# Problem set
1) Name every place mentioned in the blog post on bishops and priestly vocations.
2) In the blog post on bishops and priestly vocations, reproduce word for word the passage beginning with "Plus a lot of" up to and including "having more priests.".

-- Document excerpt follows --

The Age has a piece today on the Wilkinson study I wrote about yesterday, predictably spinning it as all about the dreadful restrictions Rome puts on bishops stopping them from employing married and women priests (interesting that the story mentions St Aloysius' Caulfield without mentioning that other bunch based there who babble in strange tongues such as Latin and actually control the church building...!).
Plus a lot of anti-overseas priests ranting, which I find particularly bizarre in such a migrant-based country so much in need of evangelizing!
But in reality there is a lot of evidence that priestly vocation numbers are strongly influenced by the efforts of bishops. In fact, I would suggest that it really is a very good indicator of their performance as a bishop, and their views on the actual desirability of having more priests.
Bishops can influence vocations
Indeed some of our bishops - notably those of Lismore (Bishop Jarrett) and Wagga Wagga (Bishop Hanna, although it was his actually his predecessor who established the diocesan seminary which has helped its counter-cultural trend) are showing how it is done. Hmm, there are some big vacancies coming up aren't there?

-- Document excerpt concluded --
-- Data to examine follows --

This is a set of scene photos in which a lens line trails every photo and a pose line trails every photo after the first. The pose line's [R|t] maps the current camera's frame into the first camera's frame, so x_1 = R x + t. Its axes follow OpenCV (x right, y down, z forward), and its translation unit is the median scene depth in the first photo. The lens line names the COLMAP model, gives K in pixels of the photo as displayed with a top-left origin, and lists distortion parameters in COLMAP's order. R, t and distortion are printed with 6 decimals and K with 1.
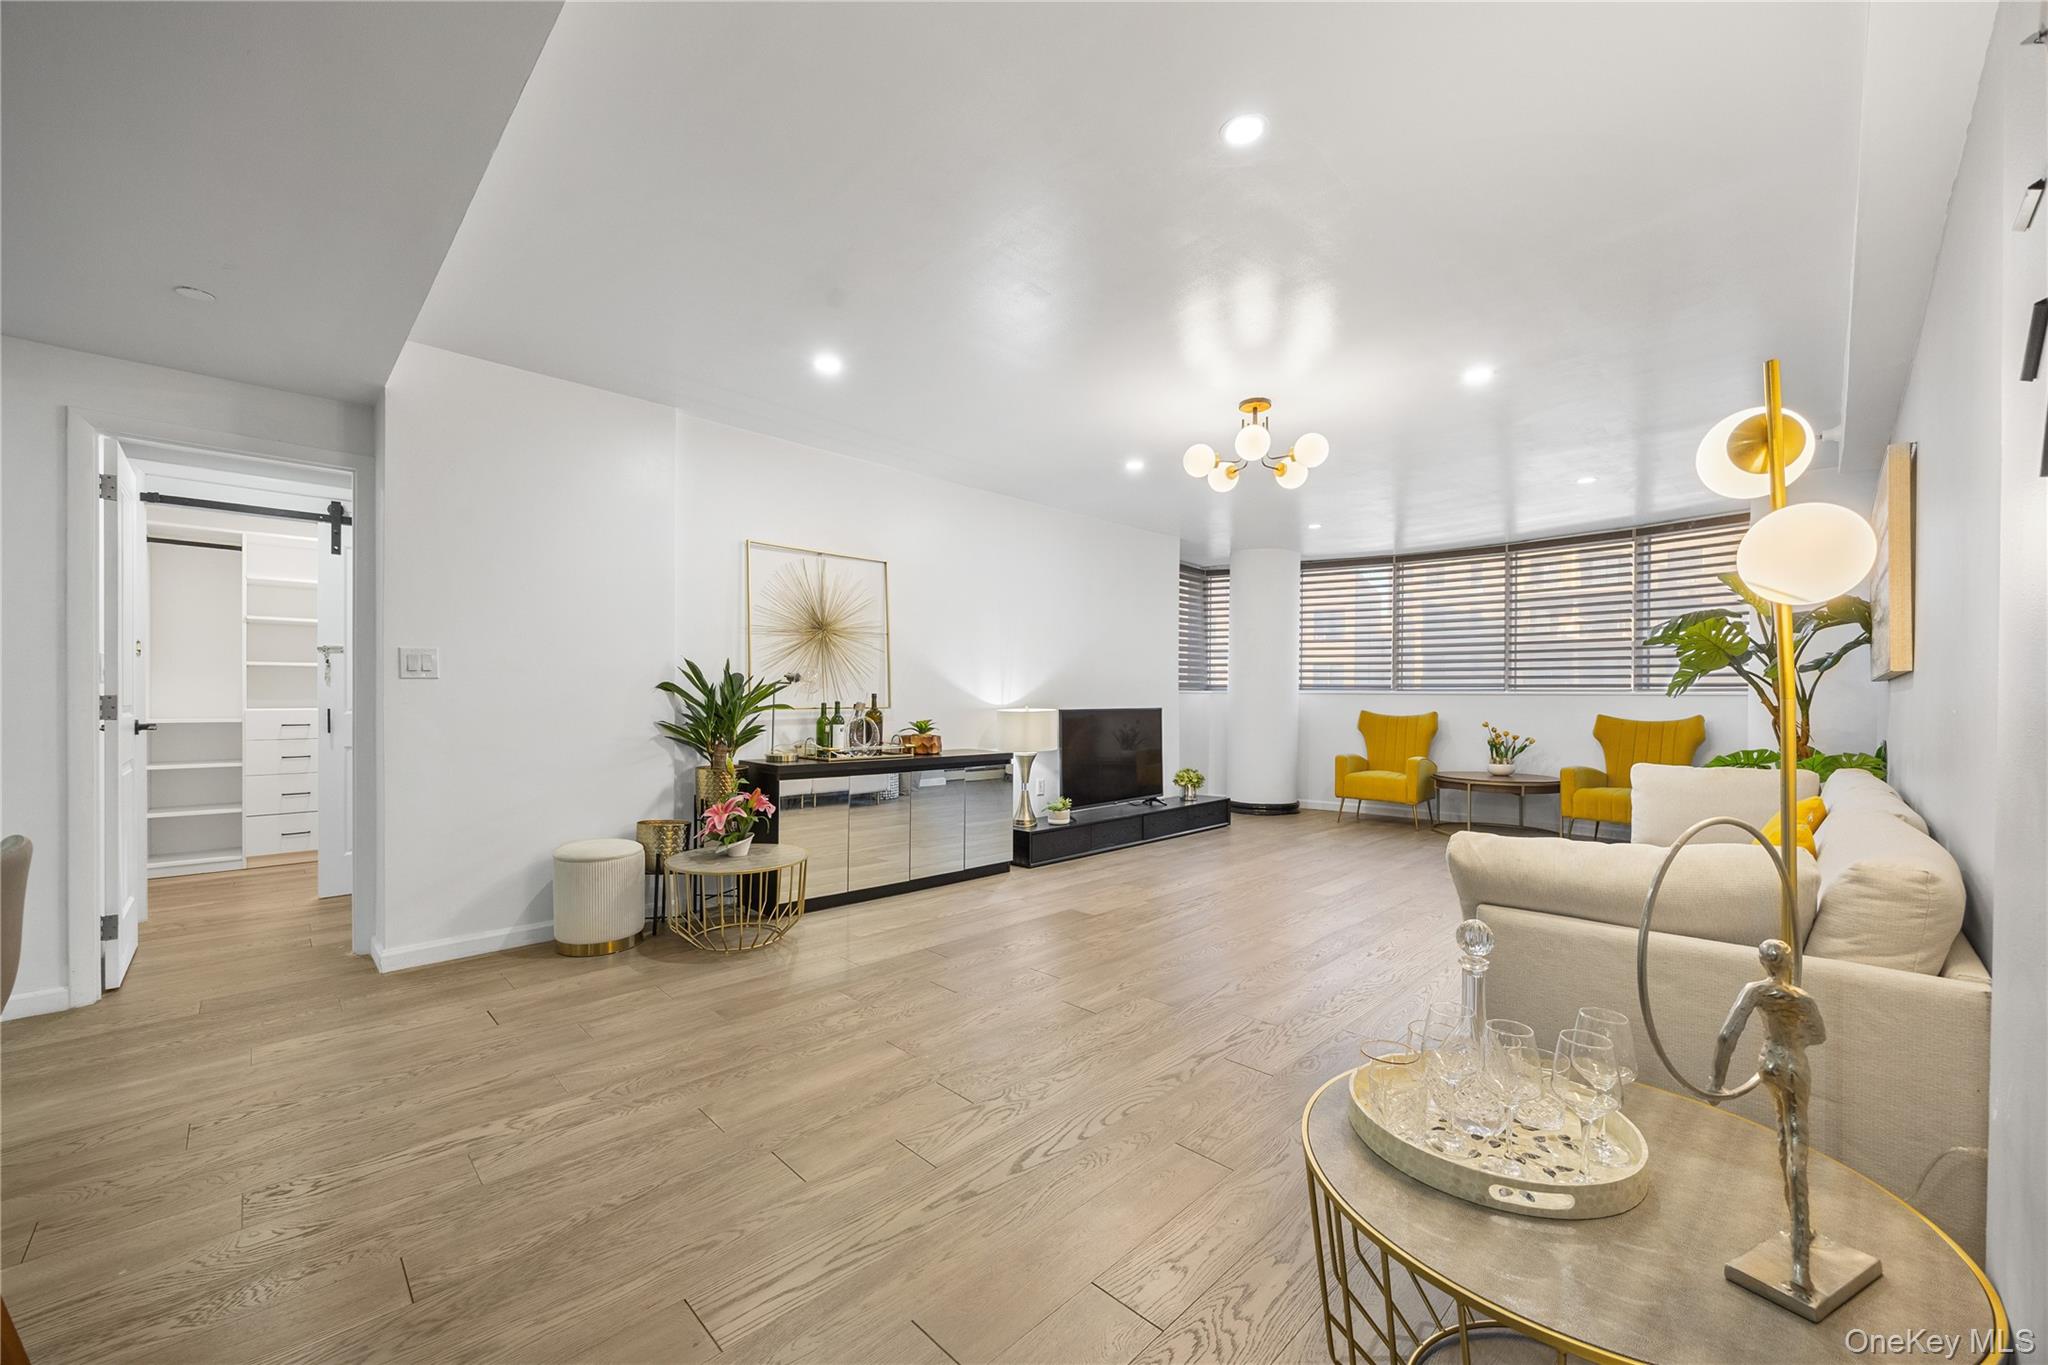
lens RADIAL K [[783.2, 0, 1031.6], [0, 783.2, 703.0], [0, 0, 1]] dist [-0.002226, -0.000327]
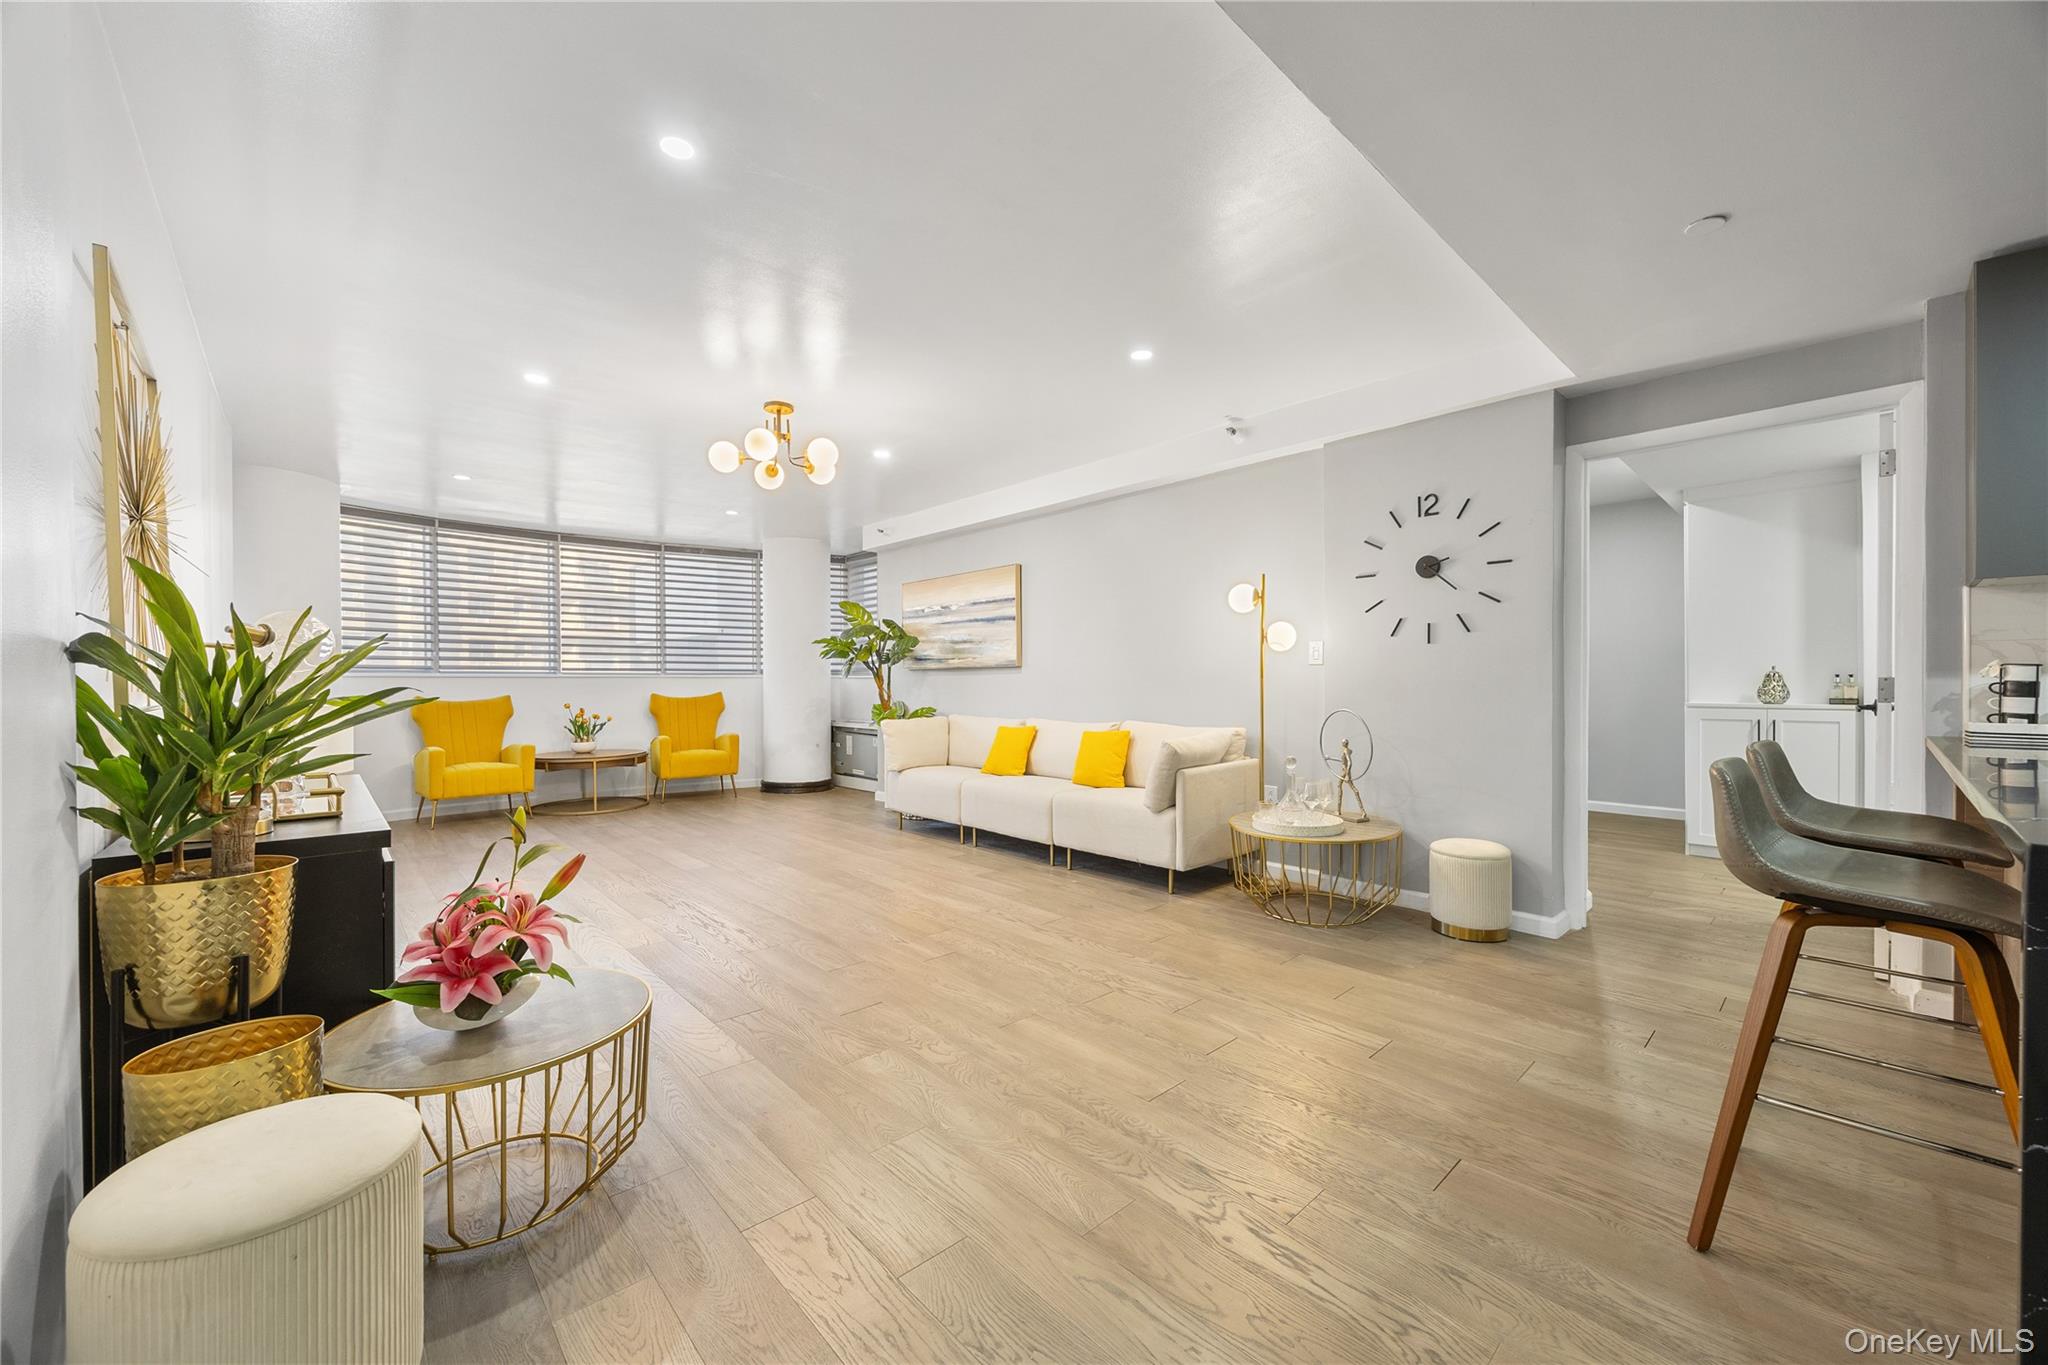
lens RADIAL K [[795.2, 0, 1025.0], [0, 795.2, 687.7], [0, 0, 1]] dist [-0.000476, 0.000000]
pose [[0.033202, -0.011347, 0.999384, -0.766649], [0.010055, 0.999889, 0.011019, -0.002881], [-0.999398, 0.009683, 0.033312, 0.607490]]
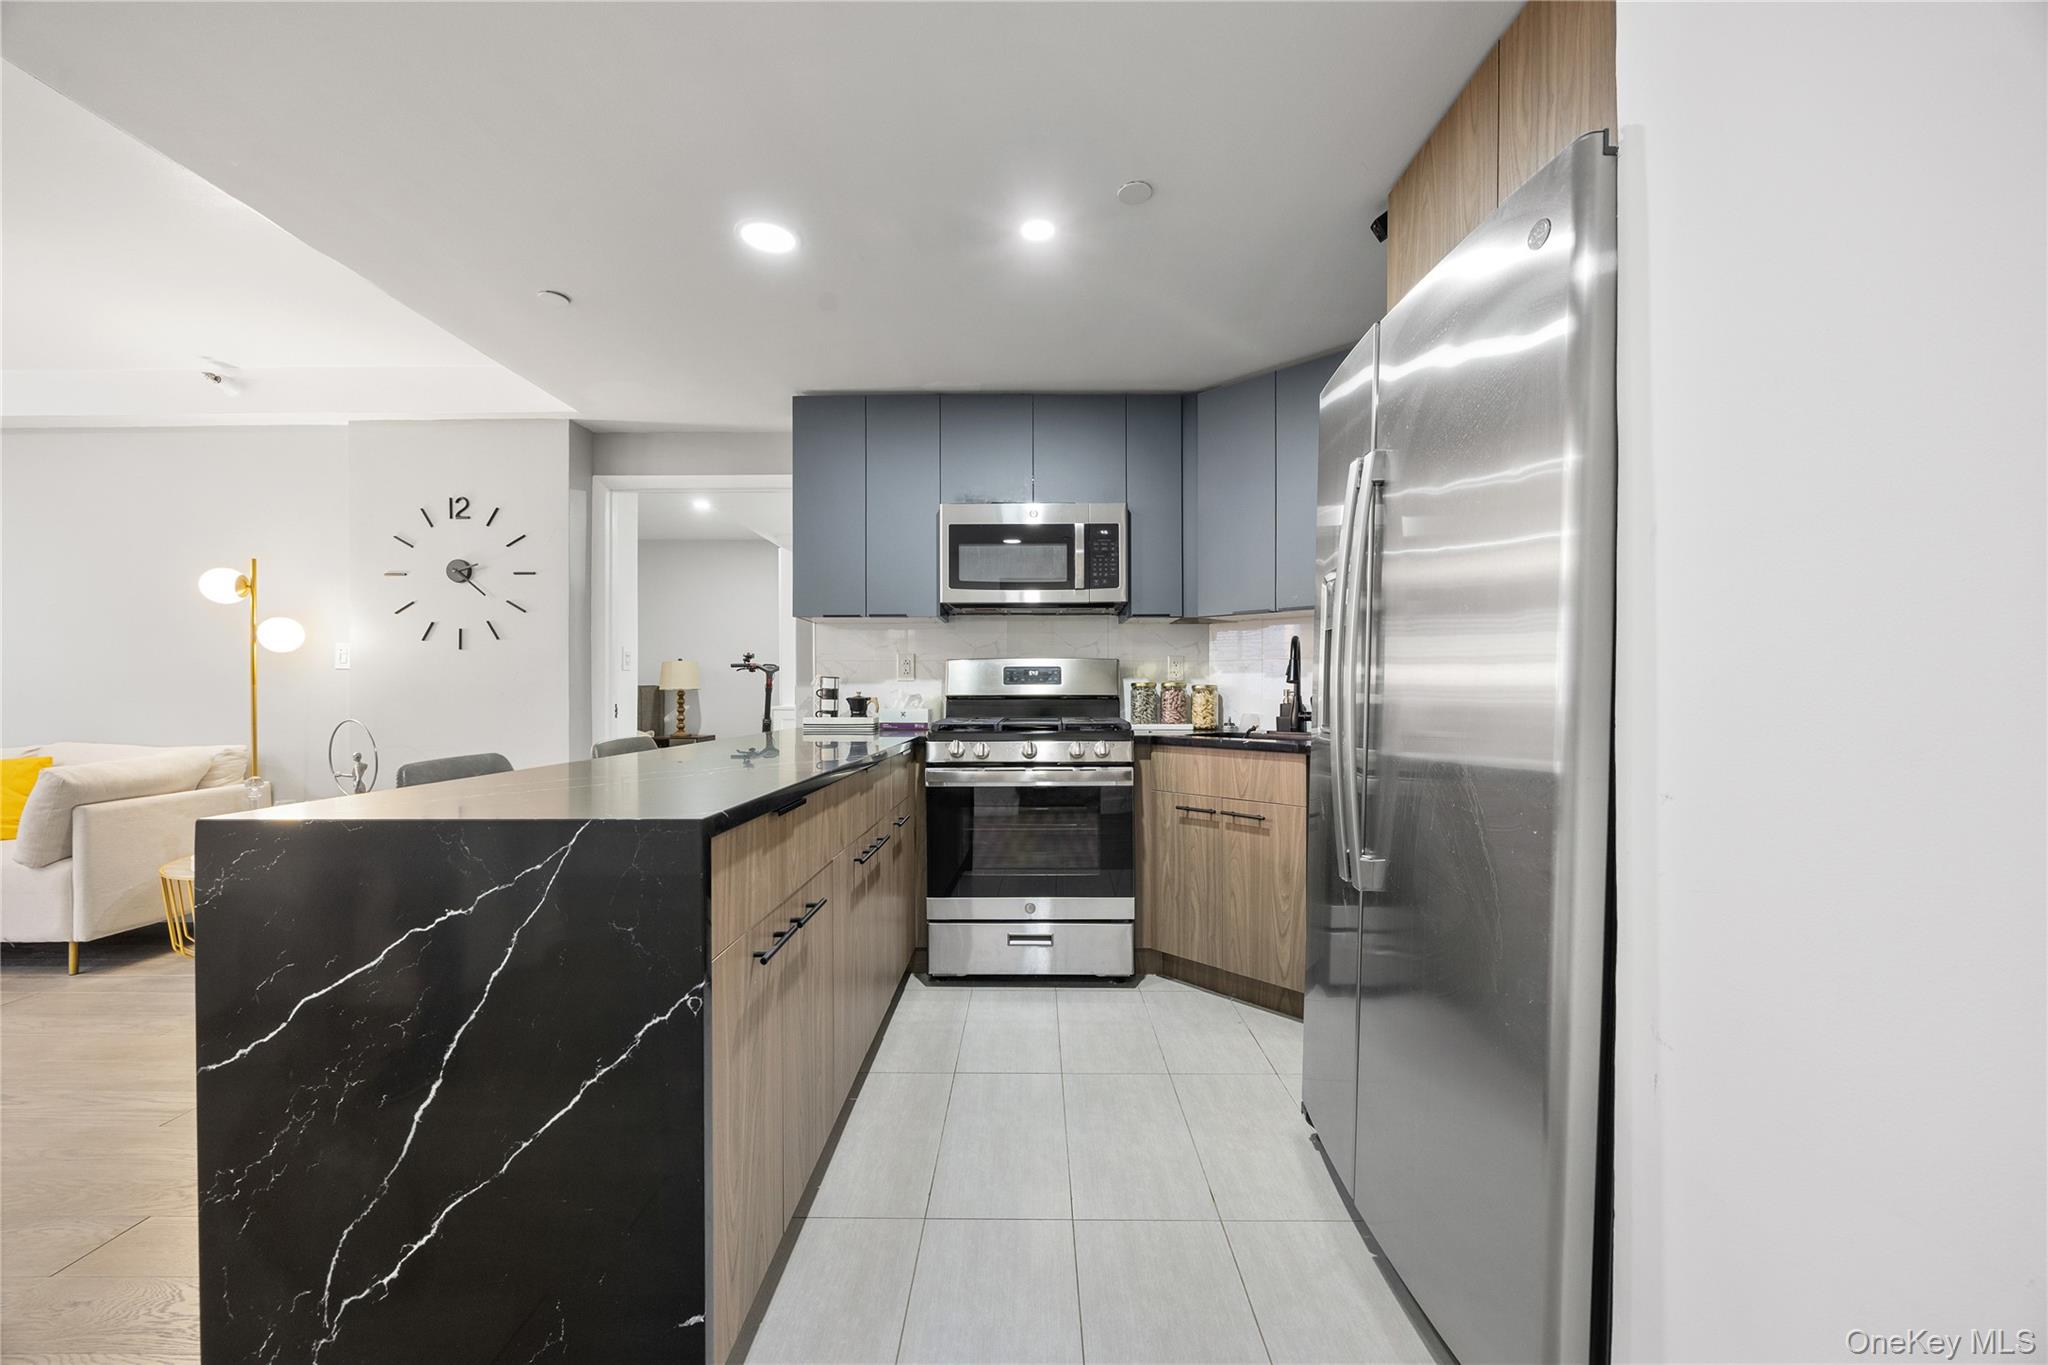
lens RADIAL K [[780.3, 0, 1037.2], [0, 780.3, 688.3], [0, 0, 1]] dist [-0.000869, 0.000025]
pose [[-0.712970, -0.003673, 0.701185, -0.921143], [0.002830, 0.999963, 0.008115, -0.000637], [-0.701189, 0.007770, -0.712933, 0.330379]]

-- Data to examine concluded --

# Outputs by task
1) Rome, Caulfield, Lismore, Wagga Wagga

2)
Plus a lot of anti-overseas priests ranting, which I find particularly bizarre in such a migrant-based country so much in need of evangelizing!
But in reality there is a lot of evidence that priestly vocation numbers are strongly influenced by the efforts of bishops. In fact, I would suggest that it really is a very good indicator of their performance as a bishop, and their views on the actual desirability of having more priests.